# gestrichelte Linie



## Braveheart (24. September 2003)

habe wahrscheinlich eine ziemlich einfache Frage....ich benötige eine einfache, gestrichelte Linie und habe bisland noch nicht herausfinden können, wie ich das realisieren kann...


----------



## Michael Och (24. September 2003)

1. Hi
2. Bitte nicht alles klein schreiben! Danke
3. Bei Photoshop aufs Verlaufswerkzeug gehen, da die Farben und Häuffigkeiten  der Linie einstellen, eine Rechtecksauswahl ziehen und darin mit dem Verlaufswerkzeug auffüllen.





MfG kingax


----------



## cocoon (24. September 2003)

Wenn es eine waagerecht, senkrecht oder diagonal verlaufende Linie werden soll, kannst Du es mit einem Muster machen.
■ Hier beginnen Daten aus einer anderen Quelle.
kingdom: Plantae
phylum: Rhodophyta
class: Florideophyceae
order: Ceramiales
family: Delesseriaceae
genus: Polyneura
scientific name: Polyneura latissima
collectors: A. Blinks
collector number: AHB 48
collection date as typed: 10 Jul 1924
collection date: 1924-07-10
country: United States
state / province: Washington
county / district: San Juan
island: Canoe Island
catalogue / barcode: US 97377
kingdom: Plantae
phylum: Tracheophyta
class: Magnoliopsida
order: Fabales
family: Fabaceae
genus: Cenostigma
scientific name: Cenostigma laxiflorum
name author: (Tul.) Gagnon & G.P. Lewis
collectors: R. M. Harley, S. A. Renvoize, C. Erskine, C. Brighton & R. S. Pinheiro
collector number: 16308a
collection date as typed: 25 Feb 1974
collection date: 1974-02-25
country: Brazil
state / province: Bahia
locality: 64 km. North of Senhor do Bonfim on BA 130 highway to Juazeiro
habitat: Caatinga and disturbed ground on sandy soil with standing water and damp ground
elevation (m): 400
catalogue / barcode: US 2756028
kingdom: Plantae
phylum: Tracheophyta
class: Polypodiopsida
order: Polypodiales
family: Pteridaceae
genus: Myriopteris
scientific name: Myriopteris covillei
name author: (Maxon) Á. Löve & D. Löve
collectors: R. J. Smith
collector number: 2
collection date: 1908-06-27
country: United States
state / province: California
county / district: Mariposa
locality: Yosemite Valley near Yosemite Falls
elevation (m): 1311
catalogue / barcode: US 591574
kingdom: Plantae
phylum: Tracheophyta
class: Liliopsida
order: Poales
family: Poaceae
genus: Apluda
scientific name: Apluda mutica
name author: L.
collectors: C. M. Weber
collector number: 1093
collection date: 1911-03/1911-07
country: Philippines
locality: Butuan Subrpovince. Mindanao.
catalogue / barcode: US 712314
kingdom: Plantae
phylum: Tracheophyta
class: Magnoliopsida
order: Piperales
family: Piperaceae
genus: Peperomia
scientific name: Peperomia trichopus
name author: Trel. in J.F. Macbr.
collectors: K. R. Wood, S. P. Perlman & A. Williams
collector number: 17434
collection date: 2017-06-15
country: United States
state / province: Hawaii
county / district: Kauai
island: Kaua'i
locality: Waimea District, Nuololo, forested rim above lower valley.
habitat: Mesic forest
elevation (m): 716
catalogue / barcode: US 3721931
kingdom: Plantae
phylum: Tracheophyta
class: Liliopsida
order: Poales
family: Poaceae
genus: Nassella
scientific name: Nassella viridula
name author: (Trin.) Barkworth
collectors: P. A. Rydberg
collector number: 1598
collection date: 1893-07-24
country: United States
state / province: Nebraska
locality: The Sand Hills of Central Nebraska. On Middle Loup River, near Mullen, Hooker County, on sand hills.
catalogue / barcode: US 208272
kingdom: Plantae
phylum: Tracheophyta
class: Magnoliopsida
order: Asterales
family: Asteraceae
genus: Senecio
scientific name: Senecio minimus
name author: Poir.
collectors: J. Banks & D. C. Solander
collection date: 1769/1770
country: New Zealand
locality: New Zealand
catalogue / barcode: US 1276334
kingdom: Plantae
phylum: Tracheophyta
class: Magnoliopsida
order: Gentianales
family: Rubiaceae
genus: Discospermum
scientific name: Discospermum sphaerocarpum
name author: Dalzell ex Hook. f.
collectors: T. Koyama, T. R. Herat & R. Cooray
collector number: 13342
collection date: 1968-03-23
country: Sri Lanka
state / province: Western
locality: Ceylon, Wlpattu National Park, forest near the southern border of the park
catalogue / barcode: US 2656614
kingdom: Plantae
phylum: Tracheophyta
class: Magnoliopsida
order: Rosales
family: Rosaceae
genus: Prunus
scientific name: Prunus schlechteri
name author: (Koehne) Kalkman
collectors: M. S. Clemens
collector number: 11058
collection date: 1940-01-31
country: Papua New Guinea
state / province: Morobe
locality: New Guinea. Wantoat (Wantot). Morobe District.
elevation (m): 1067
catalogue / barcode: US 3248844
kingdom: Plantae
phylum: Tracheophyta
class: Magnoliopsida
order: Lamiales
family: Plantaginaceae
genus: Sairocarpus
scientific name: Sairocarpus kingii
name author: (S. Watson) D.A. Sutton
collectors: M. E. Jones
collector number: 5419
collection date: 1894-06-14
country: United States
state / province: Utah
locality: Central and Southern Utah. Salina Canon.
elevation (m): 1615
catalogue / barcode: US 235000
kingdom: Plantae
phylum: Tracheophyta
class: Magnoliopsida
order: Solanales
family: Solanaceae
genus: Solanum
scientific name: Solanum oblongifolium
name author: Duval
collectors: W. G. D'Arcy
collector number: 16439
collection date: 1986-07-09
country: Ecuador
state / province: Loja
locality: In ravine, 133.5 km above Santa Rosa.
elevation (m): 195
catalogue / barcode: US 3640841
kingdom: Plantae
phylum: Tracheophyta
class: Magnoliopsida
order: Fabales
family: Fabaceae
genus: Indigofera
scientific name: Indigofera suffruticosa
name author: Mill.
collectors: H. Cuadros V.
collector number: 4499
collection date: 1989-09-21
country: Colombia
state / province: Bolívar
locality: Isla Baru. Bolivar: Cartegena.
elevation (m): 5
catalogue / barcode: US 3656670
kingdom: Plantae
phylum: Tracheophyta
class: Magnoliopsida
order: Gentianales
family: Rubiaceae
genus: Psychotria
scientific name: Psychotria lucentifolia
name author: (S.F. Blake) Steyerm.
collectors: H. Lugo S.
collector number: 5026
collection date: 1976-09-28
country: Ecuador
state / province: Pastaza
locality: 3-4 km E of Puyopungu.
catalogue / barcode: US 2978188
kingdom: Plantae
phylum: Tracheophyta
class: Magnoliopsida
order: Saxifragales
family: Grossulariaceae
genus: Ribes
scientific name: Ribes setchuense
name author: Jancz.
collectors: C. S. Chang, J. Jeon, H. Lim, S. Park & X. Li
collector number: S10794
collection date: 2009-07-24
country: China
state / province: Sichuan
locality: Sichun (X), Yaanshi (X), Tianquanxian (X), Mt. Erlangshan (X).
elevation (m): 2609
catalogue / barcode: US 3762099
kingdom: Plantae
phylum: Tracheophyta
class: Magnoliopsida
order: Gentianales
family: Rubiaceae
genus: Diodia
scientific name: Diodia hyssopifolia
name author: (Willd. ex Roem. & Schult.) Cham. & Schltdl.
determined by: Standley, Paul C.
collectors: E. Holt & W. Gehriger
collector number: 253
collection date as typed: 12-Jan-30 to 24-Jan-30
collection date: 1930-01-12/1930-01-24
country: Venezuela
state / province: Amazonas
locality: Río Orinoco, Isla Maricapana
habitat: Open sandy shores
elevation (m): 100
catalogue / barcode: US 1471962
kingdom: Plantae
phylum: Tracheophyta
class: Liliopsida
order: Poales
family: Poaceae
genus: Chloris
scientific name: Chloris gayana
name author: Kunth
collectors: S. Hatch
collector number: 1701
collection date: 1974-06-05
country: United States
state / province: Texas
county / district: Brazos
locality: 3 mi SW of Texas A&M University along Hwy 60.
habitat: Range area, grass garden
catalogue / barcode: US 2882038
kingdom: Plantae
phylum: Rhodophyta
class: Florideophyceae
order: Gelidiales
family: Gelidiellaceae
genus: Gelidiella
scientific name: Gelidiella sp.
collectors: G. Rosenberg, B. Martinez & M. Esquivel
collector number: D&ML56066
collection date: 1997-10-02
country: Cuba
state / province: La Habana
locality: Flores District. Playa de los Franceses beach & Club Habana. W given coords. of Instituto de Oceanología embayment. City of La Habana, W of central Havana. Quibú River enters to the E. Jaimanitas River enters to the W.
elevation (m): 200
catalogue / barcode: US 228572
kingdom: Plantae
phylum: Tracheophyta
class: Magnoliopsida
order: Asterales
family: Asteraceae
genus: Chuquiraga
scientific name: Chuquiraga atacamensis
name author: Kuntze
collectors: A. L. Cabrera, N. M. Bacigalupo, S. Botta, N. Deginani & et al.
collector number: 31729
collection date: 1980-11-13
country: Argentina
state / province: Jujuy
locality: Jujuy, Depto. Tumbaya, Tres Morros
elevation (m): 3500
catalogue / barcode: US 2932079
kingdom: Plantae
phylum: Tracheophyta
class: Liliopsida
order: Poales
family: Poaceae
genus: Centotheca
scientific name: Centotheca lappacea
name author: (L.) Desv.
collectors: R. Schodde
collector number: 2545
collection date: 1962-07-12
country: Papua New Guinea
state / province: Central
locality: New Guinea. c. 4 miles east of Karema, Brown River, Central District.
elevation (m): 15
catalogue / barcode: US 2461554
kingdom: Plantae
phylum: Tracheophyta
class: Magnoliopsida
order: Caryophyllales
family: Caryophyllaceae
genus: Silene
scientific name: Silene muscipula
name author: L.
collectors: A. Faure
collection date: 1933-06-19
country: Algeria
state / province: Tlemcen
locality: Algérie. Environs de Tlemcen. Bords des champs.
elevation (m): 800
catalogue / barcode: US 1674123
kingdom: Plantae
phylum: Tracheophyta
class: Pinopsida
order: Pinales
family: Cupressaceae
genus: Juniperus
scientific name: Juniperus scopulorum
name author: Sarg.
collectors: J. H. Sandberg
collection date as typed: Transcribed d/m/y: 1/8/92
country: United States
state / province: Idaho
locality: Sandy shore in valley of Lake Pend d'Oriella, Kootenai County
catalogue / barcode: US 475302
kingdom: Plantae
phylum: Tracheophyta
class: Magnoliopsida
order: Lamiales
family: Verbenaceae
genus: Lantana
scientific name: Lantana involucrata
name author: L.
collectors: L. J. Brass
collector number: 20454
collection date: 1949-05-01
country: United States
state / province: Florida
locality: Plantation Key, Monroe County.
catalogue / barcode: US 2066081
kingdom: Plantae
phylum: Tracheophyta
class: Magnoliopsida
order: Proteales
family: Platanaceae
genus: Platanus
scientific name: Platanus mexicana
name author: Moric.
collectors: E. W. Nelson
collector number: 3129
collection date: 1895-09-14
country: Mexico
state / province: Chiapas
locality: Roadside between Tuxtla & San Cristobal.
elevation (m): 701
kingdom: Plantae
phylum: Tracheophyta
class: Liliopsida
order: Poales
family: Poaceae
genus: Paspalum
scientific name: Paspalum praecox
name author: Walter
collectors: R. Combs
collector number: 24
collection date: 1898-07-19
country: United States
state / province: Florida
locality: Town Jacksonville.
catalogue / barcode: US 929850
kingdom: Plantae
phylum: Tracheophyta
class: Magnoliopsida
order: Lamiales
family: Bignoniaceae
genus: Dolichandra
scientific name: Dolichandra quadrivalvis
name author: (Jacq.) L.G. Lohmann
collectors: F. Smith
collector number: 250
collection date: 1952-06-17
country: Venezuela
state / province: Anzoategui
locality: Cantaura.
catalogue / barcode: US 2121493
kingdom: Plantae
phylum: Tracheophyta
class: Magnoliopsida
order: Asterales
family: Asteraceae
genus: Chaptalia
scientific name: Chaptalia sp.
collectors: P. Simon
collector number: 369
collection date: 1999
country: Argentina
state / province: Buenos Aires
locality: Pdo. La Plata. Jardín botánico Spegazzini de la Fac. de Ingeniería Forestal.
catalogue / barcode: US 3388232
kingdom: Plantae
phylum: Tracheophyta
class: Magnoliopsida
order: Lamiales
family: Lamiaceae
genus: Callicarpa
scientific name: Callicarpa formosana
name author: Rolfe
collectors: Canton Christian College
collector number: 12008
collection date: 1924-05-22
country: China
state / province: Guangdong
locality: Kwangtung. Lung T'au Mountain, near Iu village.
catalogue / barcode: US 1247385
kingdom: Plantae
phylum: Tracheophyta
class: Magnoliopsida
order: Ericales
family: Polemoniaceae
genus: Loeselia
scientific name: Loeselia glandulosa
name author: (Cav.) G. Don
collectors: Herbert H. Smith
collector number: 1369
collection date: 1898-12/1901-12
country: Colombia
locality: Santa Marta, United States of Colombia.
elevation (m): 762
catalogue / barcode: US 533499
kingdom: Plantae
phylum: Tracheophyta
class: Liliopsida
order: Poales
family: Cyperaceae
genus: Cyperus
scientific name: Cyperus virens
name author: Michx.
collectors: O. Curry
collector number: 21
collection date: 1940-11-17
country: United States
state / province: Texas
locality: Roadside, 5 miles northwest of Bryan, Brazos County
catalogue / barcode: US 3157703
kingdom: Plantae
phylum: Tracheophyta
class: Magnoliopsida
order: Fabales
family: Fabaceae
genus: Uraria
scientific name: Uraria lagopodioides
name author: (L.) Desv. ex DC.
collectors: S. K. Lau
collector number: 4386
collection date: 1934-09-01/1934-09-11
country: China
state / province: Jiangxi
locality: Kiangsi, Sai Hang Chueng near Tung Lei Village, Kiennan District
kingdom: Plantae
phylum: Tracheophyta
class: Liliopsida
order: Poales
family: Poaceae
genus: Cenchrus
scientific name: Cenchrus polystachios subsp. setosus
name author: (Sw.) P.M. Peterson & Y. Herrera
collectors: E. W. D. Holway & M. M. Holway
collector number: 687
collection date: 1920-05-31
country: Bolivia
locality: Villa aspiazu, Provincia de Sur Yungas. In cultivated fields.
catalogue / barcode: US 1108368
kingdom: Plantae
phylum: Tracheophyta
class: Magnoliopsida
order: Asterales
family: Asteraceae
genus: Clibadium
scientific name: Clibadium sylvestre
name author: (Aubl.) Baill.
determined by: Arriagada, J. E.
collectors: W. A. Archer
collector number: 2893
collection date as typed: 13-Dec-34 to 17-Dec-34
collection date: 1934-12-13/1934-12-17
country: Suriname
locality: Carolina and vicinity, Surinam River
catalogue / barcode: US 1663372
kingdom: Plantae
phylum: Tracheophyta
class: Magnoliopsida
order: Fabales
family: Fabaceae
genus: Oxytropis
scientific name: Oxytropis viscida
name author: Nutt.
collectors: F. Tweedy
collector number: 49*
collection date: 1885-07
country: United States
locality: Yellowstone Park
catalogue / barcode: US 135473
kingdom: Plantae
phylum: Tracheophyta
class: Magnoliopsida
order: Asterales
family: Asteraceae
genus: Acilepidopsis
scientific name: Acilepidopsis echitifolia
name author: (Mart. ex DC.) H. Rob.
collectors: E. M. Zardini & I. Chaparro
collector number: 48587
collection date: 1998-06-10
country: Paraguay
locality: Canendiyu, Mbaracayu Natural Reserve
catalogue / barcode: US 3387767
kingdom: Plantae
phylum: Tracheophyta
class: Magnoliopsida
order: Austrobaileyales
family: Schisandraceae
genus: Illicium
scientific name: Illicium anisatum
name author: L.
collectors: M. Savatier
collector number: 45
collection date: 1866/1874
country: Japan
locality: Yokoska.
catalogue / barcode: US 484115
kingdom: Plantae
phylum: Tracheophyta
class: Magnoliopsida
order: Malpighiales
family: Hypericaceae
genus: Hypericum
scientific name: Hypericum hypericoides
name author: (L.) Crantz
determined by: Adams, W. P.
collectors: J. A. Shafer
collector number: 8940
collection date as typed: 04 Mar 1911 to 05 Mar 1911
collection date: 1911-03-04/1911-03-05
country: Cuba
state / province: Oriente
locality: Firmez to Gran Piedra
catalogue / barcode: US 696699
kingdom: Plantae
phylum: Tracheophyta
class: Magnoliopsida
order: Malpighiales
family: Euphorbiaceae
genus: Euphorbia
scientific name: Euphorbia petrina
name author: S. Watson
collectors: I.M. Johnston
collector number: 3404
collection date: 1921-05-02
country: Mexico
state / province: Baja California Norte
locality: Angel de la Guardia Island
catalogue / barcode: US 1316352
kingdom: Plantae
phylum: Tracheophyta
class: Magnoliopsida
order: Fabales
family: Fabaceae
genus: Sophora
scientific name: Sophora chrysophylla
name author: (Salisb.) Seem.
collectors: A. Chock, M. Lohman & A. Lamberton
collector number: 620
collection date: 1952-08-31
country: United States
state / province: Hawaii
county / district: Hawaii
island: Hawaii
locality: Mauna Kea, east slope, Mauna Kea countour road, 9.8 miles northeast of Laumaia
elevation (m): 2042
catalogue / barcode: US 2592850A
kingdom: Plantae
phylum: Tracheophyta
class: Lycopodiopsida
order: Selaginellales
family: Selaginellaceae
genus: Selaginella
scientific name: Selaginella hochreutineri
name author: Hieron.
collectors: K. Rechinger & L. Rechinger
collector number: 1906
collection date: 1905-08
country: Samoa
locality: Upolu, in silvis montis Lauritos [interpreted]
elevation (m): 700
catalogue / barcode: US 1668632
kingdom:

Wenn Deine Linie anders verlaufen soll bzw. Du eine gestrichelte Kurven machen willst, solltest Du das mit dem Pfadwerkzeug machen:
- Linie/Kurve als Pfad aufziehen
- für den Pinseln eine Werkzeugspitze mit beliebiger Dicke und "Malabstand: 1%" wählen
- Pfadkontur (mit Pinsel) füllen
- für das Radiergummi die gleiche bzw. ggf. größere  Werkzeugspitze wählen, aber den Malabstand vergrössern - je nachdem, wie groß der Abstand zwischen den einzelnen Strichen sein soll - auf mind. 250%
- Pfadkontur (mit Radiergummi) füllen


----------



## flip (24. September 2003)

Und hättest du mal google benutzt....
LINK1 
Oder hättest du die Suchfunktion hier genommen...
LINK2 
So schwer ist das doch auch wieder nicht mal selber zu suchen oder ?
greetz flip


----------



## subzero (24. September 2003)

@ cocon, jemand der wissen möchte wie getrichelte Linien erstellt werden, wird bestimmt nicht wissen, wie man etwas mit Pfaden macht 

Hoi, mach es dir ganz einfach!

1. Neue Ebene erstellen (sagen wir so 2 Pixel hoch und 20 Pixel breit) TRANSPARENT
2. Bunstifttool auswählen, Quadratische Werkzeugspitze nehmen ( eine die in etwa 1 bis 2 Pixel breit ist)
3. male mit diese Buntstift jetzt eine 4 Pixel lange Linie
4. Kopire diese Ebene, verschiebe sie so das zwiscehn den beiden Strichen ein 3 Pixel großer abstand ist, das machste so lange bis deine Linie lang genug ist, fertig...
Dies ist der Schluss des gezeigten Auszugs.